▶ _Document section_
Amphibole

Amphibole

Amphibole

Group of inosilicate minerals


Amphibole (/ˈæmfəbl/ AM-fə-bohl) is a group of inosilicate minerals, forming prism or needlelike crystals,[1] composed of double chain SiO
4
tetrahedra, linked at the vertices and generally containing ions of iron and/or magnesium in their structures. Its IMA symbol is Amp.[2] Amphiboles can be green, black, colorless, white, yellow, blue, or brown. The International Mineralogical Association currently classifies amphiboles as a mineral supergroup, within which are two groups and several subgroups.[3]

Amphibole (tremolite)

Mineralogy

Photomicrographs of a thin section containing an amphibole crystal; under cross-polarized light on the left, and plane-polarized light on the right.

Amphiboles crystallize into two crystal systems, monoclinic and orthorhombic.[4] In chemical composition and general characteristics they are similar to the pyroxenes. The chief differences from pyroxenes are that (i) amphiboles contain essential hydroxyl (OH) or halogen (F, Cl) and (ii) the basic structure is a double chain of tetrahedra (as opposed to the single chain structure of pyroxene). Most apparent, in hand specimens, is that amphiboles form oblique cleavage planes (at around 120 degrees), whereas pyroxenes have cleavage angles of approximately 90 degrees. Amphiboles are also specifically less dense than the corresponding pyroxenes.[5] Amphiboles are the primary constituent of amphibolites.[6]

Structure

Like pyroxenes, amphiboles are classified as inosilicate (chain silicate) minerals. However, the pyroxene structure is built around single chains of silica tetrahedra while amphiboles are built around double chains of silica tetrahedra. In other words, as with almost all silicate minerals, each silicon ion is surrounded by four oxygen ions. In amphiboles, some of the oxygen ions are shared between silicon ions to form a double chain structure as depicted below. These chains extend along the [001] axis of the crystal. One side of each chain has apical oxygen ions, shared by only one silicon ion, and pairs of double chains are bound to each other by metal ions that connect apical oxygen ions. The pairs of double chains have been likened to I-beams. Each I-beam is bonded to its neighbor by additional metal ions to form the complete crystal structure. Large gaps in the structure may be empty or partially filled by large metal ions, such as sodium, but remain points of weakness that help define the cleavage planes of the crystal.[7]

In rocks

Mineral assemblage of igneous rocks
Hornblende diorite from the Henry Mountains, Utah, US
Amphibolite from Warrensburg, Adirondack Mountains, New York State, USA

Amphiboles are minerals of either igneous or metamorphic origin. Amphiboles are more common in intermediate to felsic igneous rocks than in mafic igneous rocks,[8] because the higher silica and dissolved water content of the more evolved magmas favors formation of amphiboles rather than pyroxenes.[9] The highest amphibole content, around 20%, is found in andesites.[10] Hornblende is widespread in igneous and metamorphic rocks and is particularly common in syenites and diorites. Calcium is sometimes a constituent of naturally occurring amphiboles. Amphilotes of metamorphic origin include those developed in limestones by contact metamorphism (tremolite) and those formed by the alteration of other ferromagnesian minerals (such as hornblende as an alteration product of pyroxene).[11] Pseudomorphs of amphibole after pyroxene are known as uralite.[12]

History and etymology

The name amphibole derives from Greek amphíbolos (ἀμφίβολος, lit.'double entendre'), implying ambiguity. The name was used by René Just Haüy to include tremolite, actinolite and hornblende. The group was so named by Haüy in allusion to the protean variety, in composition and appearance, assumed by its minerals. This term has since been applied to the whole group. Numerous sub-species and varieties are distinguished, the more important of which are tabulated below in two series. The formulae of each will be seen to be built on the general double-chain silicate formula RSi4O11.[13]

Four of the amphibole minerals are commonly called asbestos. These are: anthophyllite, riebeckite, the cummingtonite/grunerite series, and the actinolite/tremolite series. The cummingtonite/grunerite series is often termed amosite or "brown asbestos", and riebeckite is known as crocidolite or "blue asbestos". These are generally called amphibole asbestos.[14] Mining, manufacture and prolonged use of these minerals can cause serious illnesses.[15][16]

Mineral species

The more common amphiboles are classified as shown in the following table:[17]

More information ), Group ...

Collected data entries
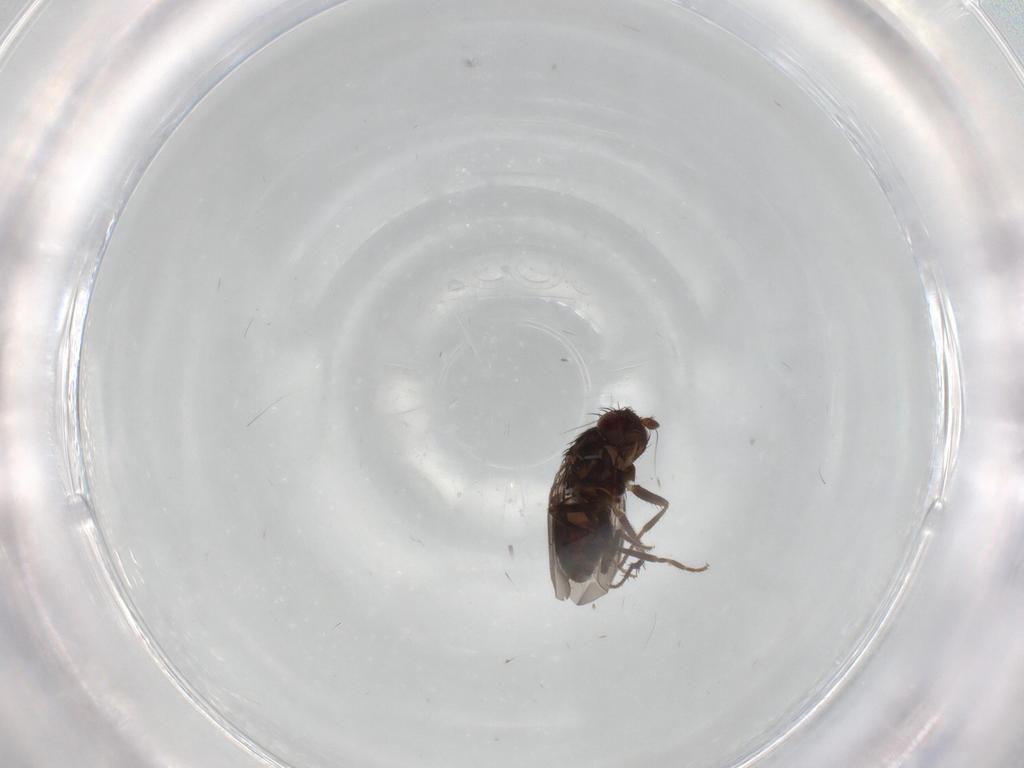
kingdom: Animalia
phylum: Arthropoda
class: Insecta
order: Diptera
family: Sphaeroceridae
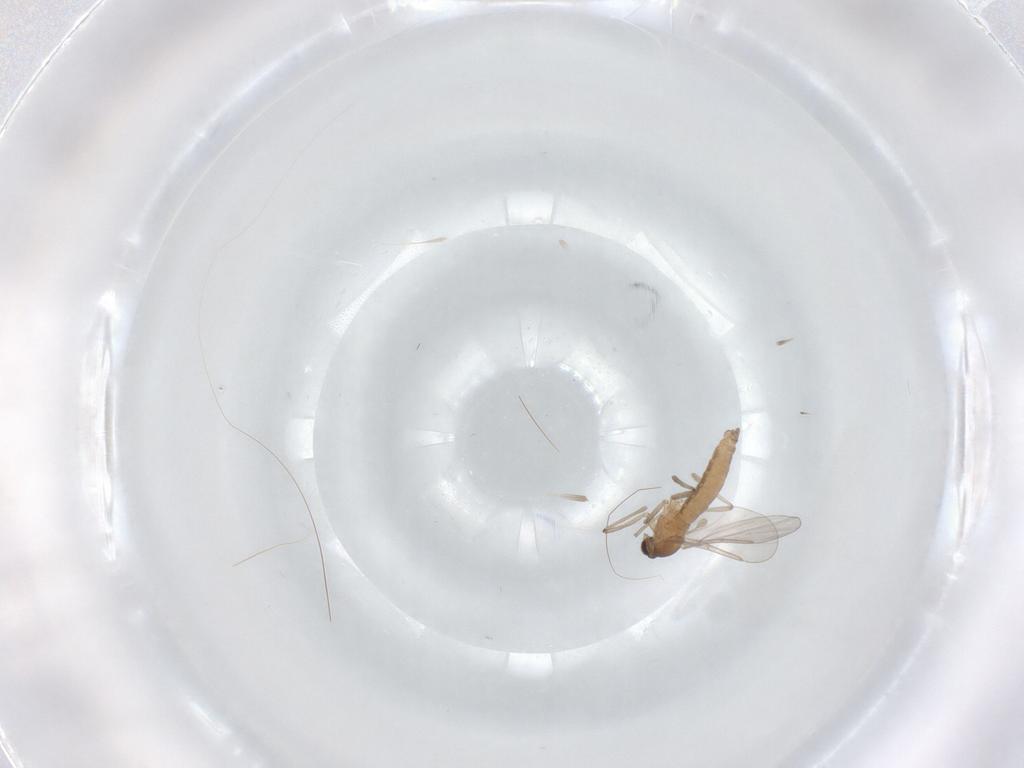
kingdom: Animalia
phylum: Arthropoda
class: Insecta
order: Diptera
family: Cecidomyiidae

▶ _What you will do_
#1 According to the amphibole article, at roughly what angle do the cleavage planes of amphiboles meet?
#2 Please write a continuation of the amphibole article, picking up from the point where it stops.

▶ _Responses per task_
#1 Around 120 degrees.

#2
Other species

Orthorhombic series

Monoclinic series

Series

Certain amphibole minerals form solid solution series, at least at elevated temperature. Ferrous iron usually substitutes freely for magnesium in amphiboles to form continuous solid solution series between magnesium-rich and iron-rich endmembers. These include the cummington (magnesium) to grunerite (iron) endmembers, where the dividing line is placed at 30% magnesium.[18]

In addition, the orthoamphiboles, anthophyllite and gedrite, which differ in their aluminium content, form a continuous solid solution at elevated temperature. As the amphibole cools, the two end members exsolve to form very thin layers (lamellae).[18]

Hornblende is highly variable in composition, and includes at least five solid solution series: magnesiohornblende-ferrohornblende (Ca2[(Mg,Fe)4Al]Si7AlO22(OH)2), tschermakite-ferrotschermakite (Ca2[(Mg,Fe)3Al2]Si6Al2O22(OH)2), edenite-ferroedenite (NaCa2(Mg,Fe)5Si7AlO22(OH)2), pargasite-ferropargasite (NaCa2[(Mg,Fe)4Al]Si6Al2O22(OH)2) and magnesiohastingstite-hastingsite (NaCa2[(Mg,Fe)4Fe3+]Si67Al2O22(OH)2). In addition, titanium, manganese, or chromium can substitute for some of the cations and oxygen, fluorine, or chlorine for some of the hydroxide. The different chemical types are almost impossible to distinguish even by optical or X-ray methods, and detailed chemical analysis using an electron microprobe is required.[12]

Glaucophane to riebeckite form yet another solid solution series, which also extends towards hornblende and arfvedsonite.[19]

There is not a continuous series between calcic clinoamphiboles, such as hornblende, and low-calcium amphiboles, such as orthoamphiboles or the cummingtonite-grunerite series. Compositions intermediate in calcium are almost nonexistent in nature.[20] However, there is a solid solution series between hornblende and tremolite-actinolite at elevated temperature. A miscibility gap exists at lower temperatures, and, as a result, hornblende often contains exsolution lamellae of grunerite.[21]

Descriptions

On account of the wide variations in chemical composition, the different members vary considerably in properties and general appearance.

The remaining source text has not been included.